Habíamos llegado de paso, como al descuido. La noche era de lluvia y el día parecía un regalo hecho por un sol entregado al maizal y a los potreros como un alma de luz materna.
No conocíamos a nadie, así que ahí nomás pedimos una ginebra para entonar la voz y no sé de dónde, cayó en manos virtuosas una guitarra de esas que callan noches y hablan historias repetidas en la rutina pampera. Los mates no faltaron ni las sabrosas empanadas y alguna chinita fresca como las mañanas de recuerdos, apareció dejándose ver con esa gracia natural de las mujeres sanas, tal vez ingenuas.
Ahí entremezclados nos pusimos fuertes a la taba, tanto que circularon una apuesta tras otra, subiendo los valores como el pájaro que recorta el cielo con sus alas. Fuera de control, alguien tomó de palabra dinero prestado hasta que la torre se fue a montaña. Calculamos mal. El cuarteto frente a un terceto no era garantía de nada.
En la noche de la melancolía, apareció un juez que vino a moderar la cuestión y todos quedamos cortados pero de humor fogoso.

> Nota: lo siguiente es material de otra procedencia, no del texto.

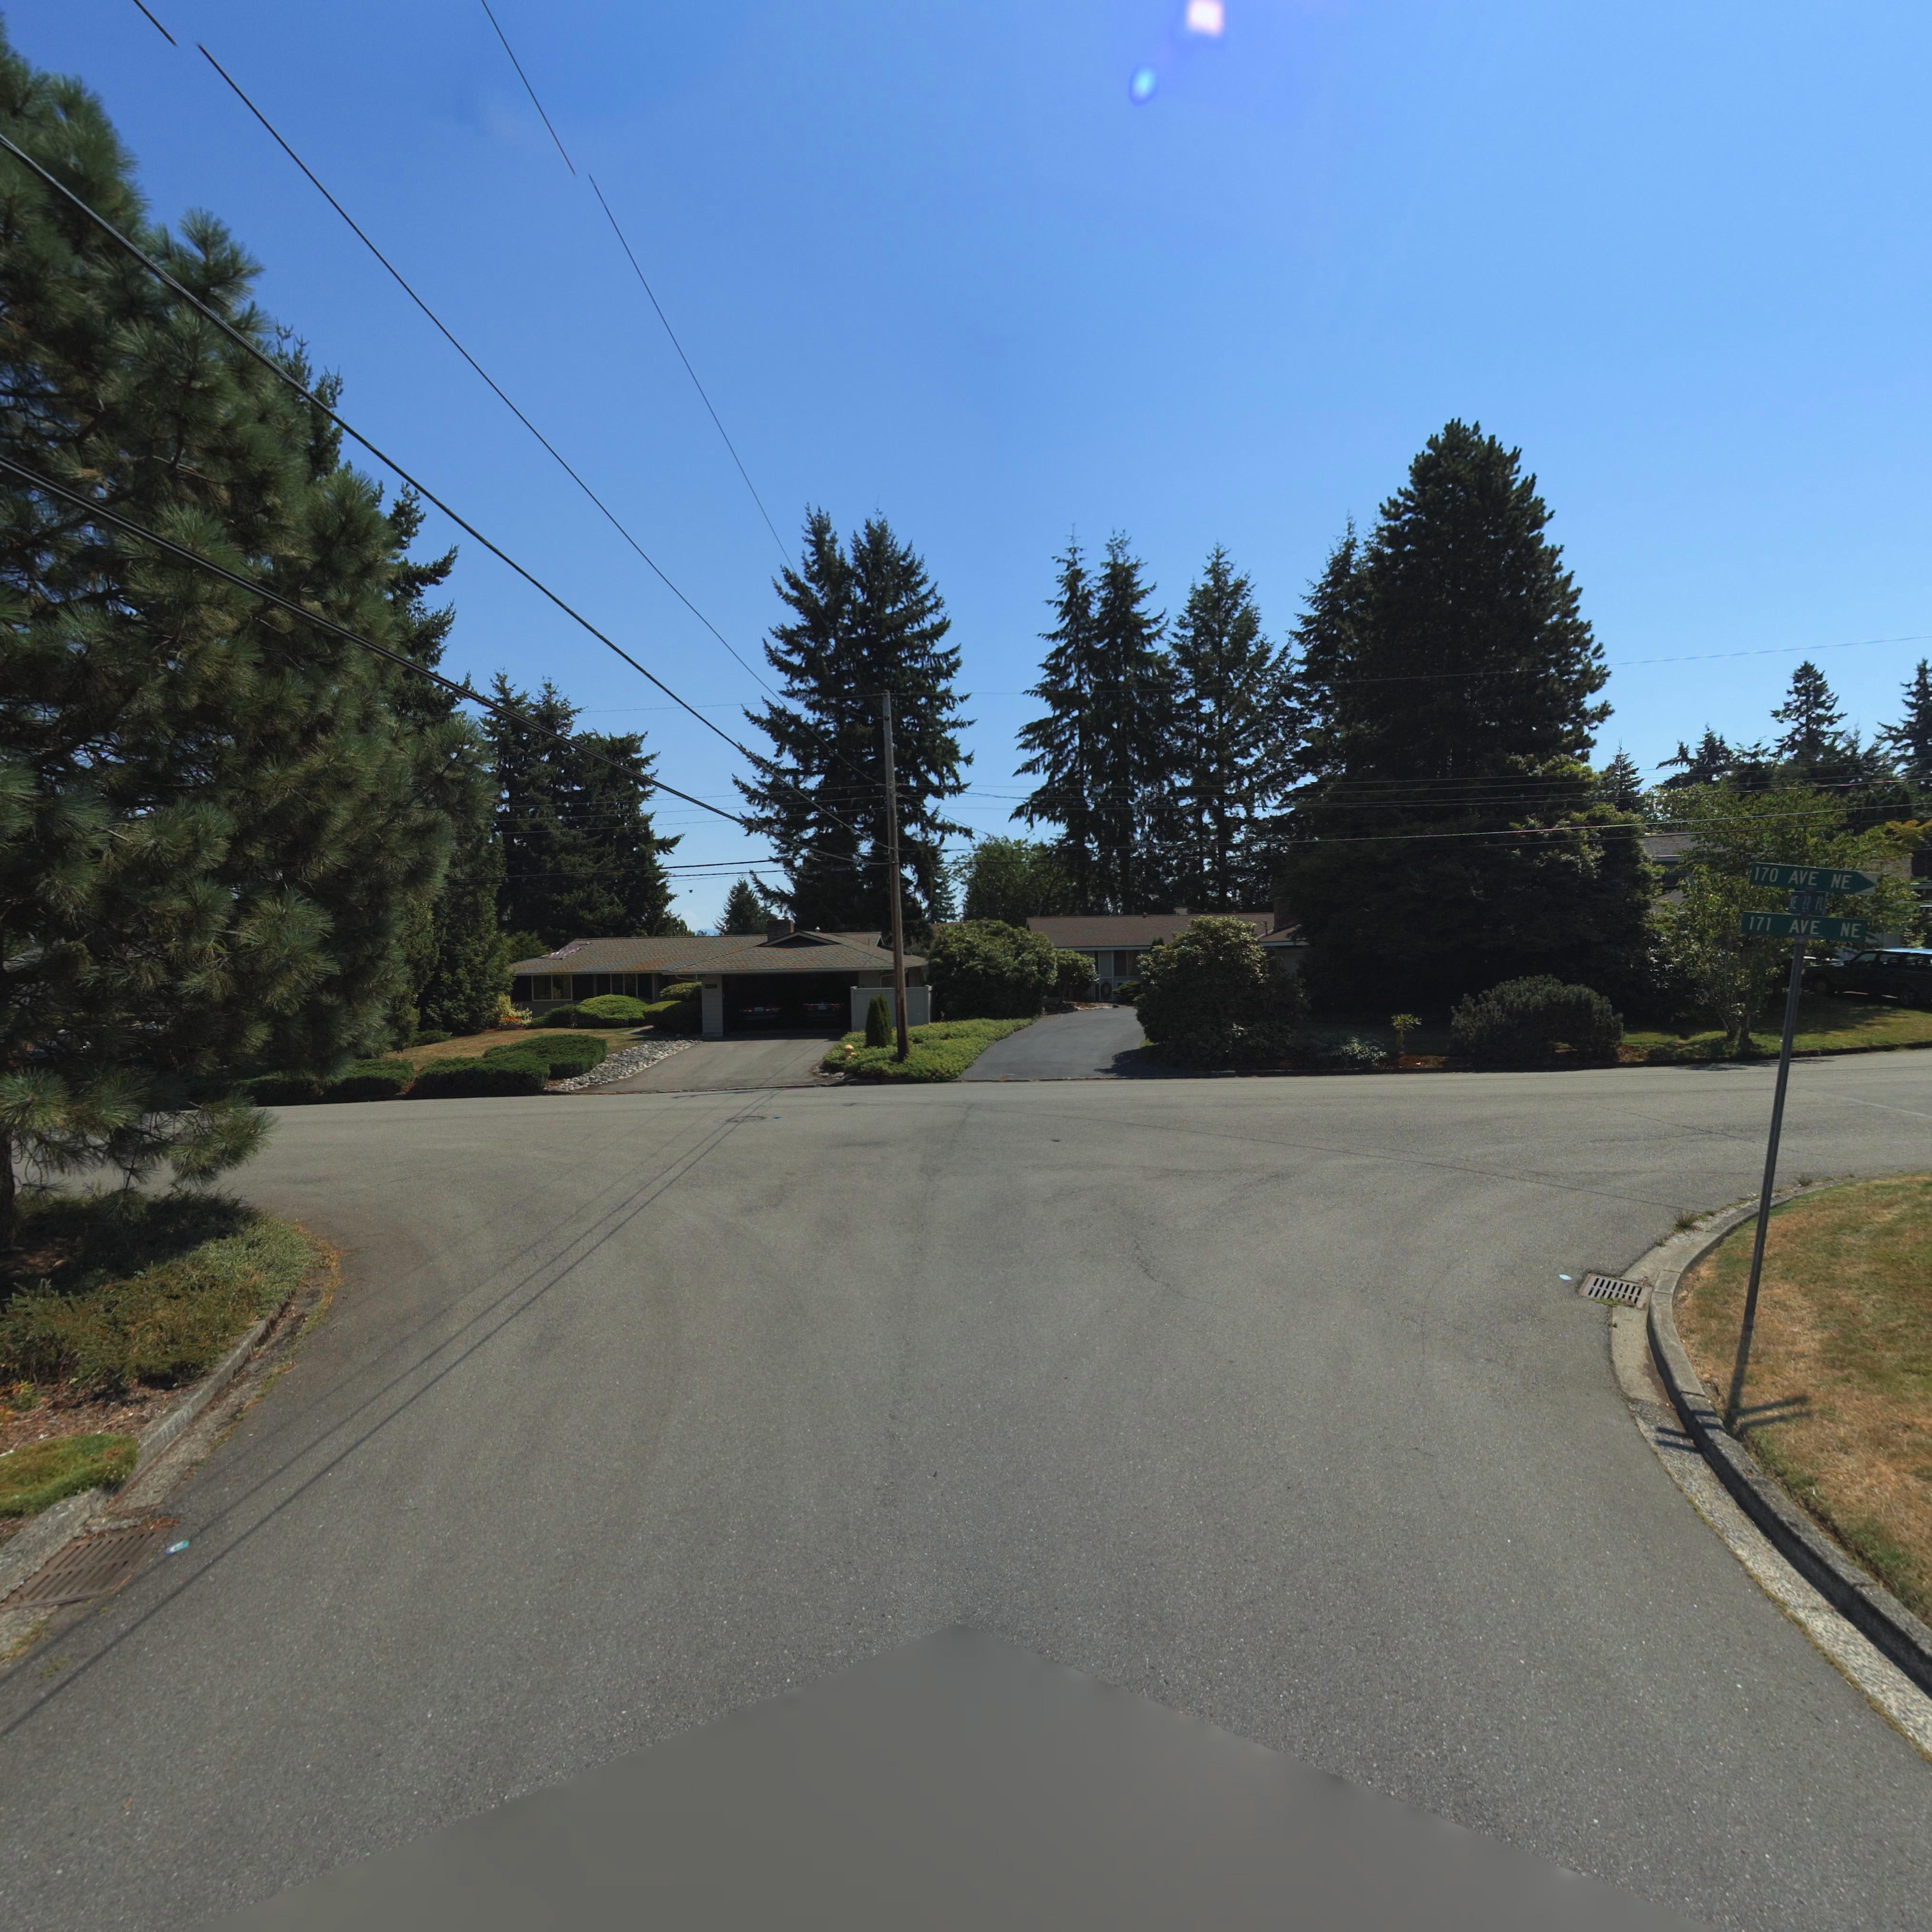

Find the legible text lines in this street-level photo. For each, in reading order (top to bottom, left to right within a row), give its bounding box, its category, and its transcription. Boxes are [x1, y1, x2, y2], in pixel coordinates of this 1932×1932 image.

Yo llevaba encima una antigua rastra con más historia que la Patria, agenciada por mi padre en sus interminables días de trabajo notarial. Así que salvando los honores del grupo, la jugué como se juega el destino, a cara o cruz. Sentí al instante que el error me corroía el aliento y quise retirar mi apuesta. Era tarde.
Me fui sin ver la jugada final. Hui arrasado por mi vergüenza y terminé tirado en un pastizal amigo, aún con su húmeda sábana de tristeza. No supe cuánto tiempo transcurrió. Me despertaron a los gritos y tumbado como estaba, la rastra de mi padre yacía en mis manos.Había ganado.